Egnal, Marc, Civil War History


Toombs of Georgia: Nine-tenths of the [internal improvements] bills which have been reported, I think are for the [Great] lakes.... Not one of these bills is for the Atlantic coast.... This time the western rivers are left out. I do not think the Ohio gets anything now.

Pugh of Ohio: Not a cent

Toombs: The Ohio river is quiet this time. They either have stopped mending the works or they are not amendable.

--Congressional Globe, May 27, 1858

Slavery was not the only issue that Americans quarreled about in the 1850s, nor were the only significant lines of division those between North and South. As Robert Toombs and George Pugh were aware, areas such as the Great Lakes and Ohio Valley had their own demands. Regional clashes, which mirrored patterns of trade and development, had important ramifications in the political realm. This article, which examines politics and society in the antebellum North, argues that more than any other single concern, the dynamic, evolving economy of the North explains the divisions of the second party system, their disappearance in the 1850s, and the new alignment of the third party system.

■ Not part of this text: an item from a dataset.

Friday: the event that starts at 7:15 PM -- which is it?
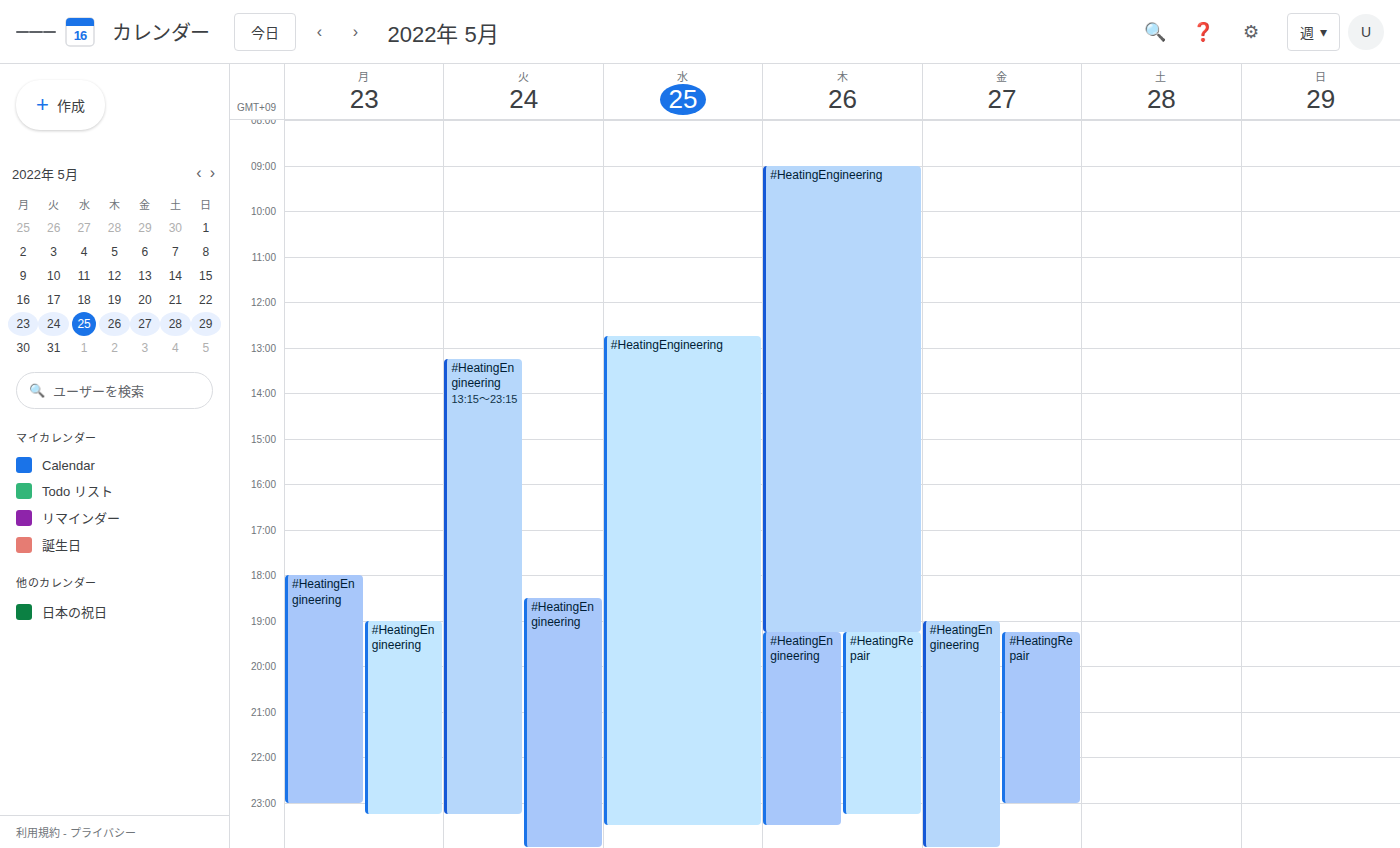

In spirit, though not in detail, this work echoes the outlook of Charles and Mary Beard. In The Rise of American Civilization the Beards argued that economic forces shaped U.S. history. The Beards underscored their outlook in the text and in chapter titles such as "The Sweep of Economic Forces" and "The Politics of the Economic Drift."(1) To be sure, their synthesis had weaknesses. In many instances the categorizations ("capitalist," "laborer," "farmer") were crude, and their research on partisan loyalties was primitive. But there is much to be said for the essence of their interpretation. Despite decades of criticism, the Beards remain more right than most of their critics. This article thus engages the long-standing debate over the makeup of the second and third party systems. Historians continue to disagree over whether economic self-interest or other concerns, such as ethnicity and institutional dynamics, underlay party membership and platforms.(2) And because the triumph of the Republican party in 1860 had far-reaching implications for nation building, this analysis also casts light on the beginnings of the modern American state.(3)

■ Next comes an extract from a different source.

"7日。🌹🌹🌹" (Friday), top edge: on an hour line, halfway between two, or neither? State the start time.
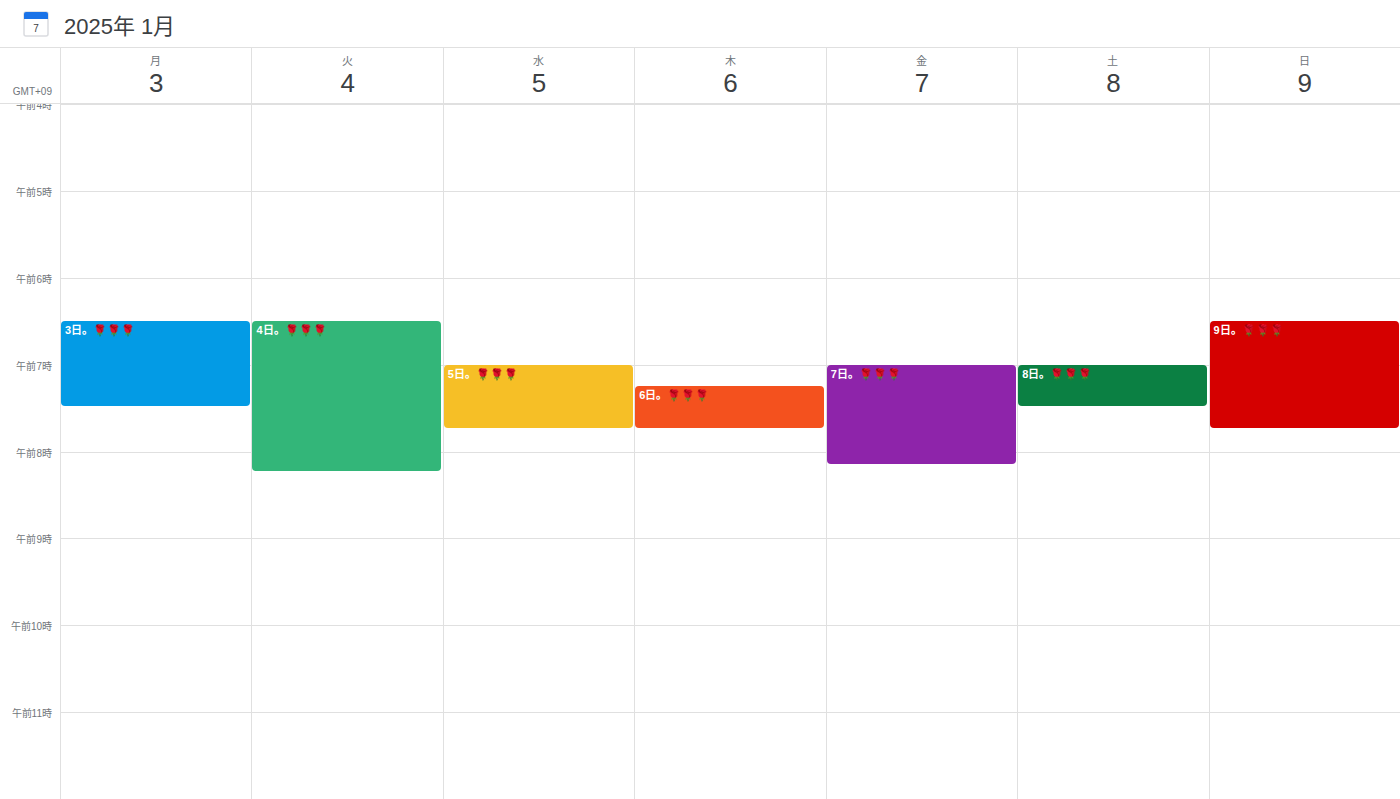
7:00 AM -- exactly on the 7 AM line.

Transformations in the economy played a key role in defining partisan divisions in the North. A commercial economy of rivers, roads, ports, manufacturing belts, and backwater farming areas underlay the split between Whigs and Democrats from the 1830s to 1852.(4) Then in the 1850s the rising importance of the Great Lakes economy helped erase the older electoral alignments. The priorities of the lake region shaped Republican policies and party membership. The economy, however, was never the only factor creating political groupings. Religious and ethnic origins, and particularly the spread of Yankee settlement, also played noteworthy roles in party formation.

The division between Whigs and Democrats reflected the commercial economy of the North. Historians analyzing the second party system have frequently noted the links between Whiggery and the "market revolution" as well as the less commercial orientation of the Democrats. In his magisterial study of the Whig party, Michael Holt notes, "The central fault line or cleavage in the electorate separated men with different degrees of experience in and different attitudes toward the market economy and the cultural values it spawned."(5) What has been ignored or little noted in these studies has been the geography of party identity. Yet it is the geographic pattern of political persuasion that provides a fuller understanding of the nature of party lines and their transformation in the 1850s.

Whig and Democratic counties spread across the North in broad bands reflecting the areas of commercial activity.(6) West of the Appalachians the largest concentration of Whig counties lay along the National Road in Ohio and Indiana, and in the Illinois counties just to the west.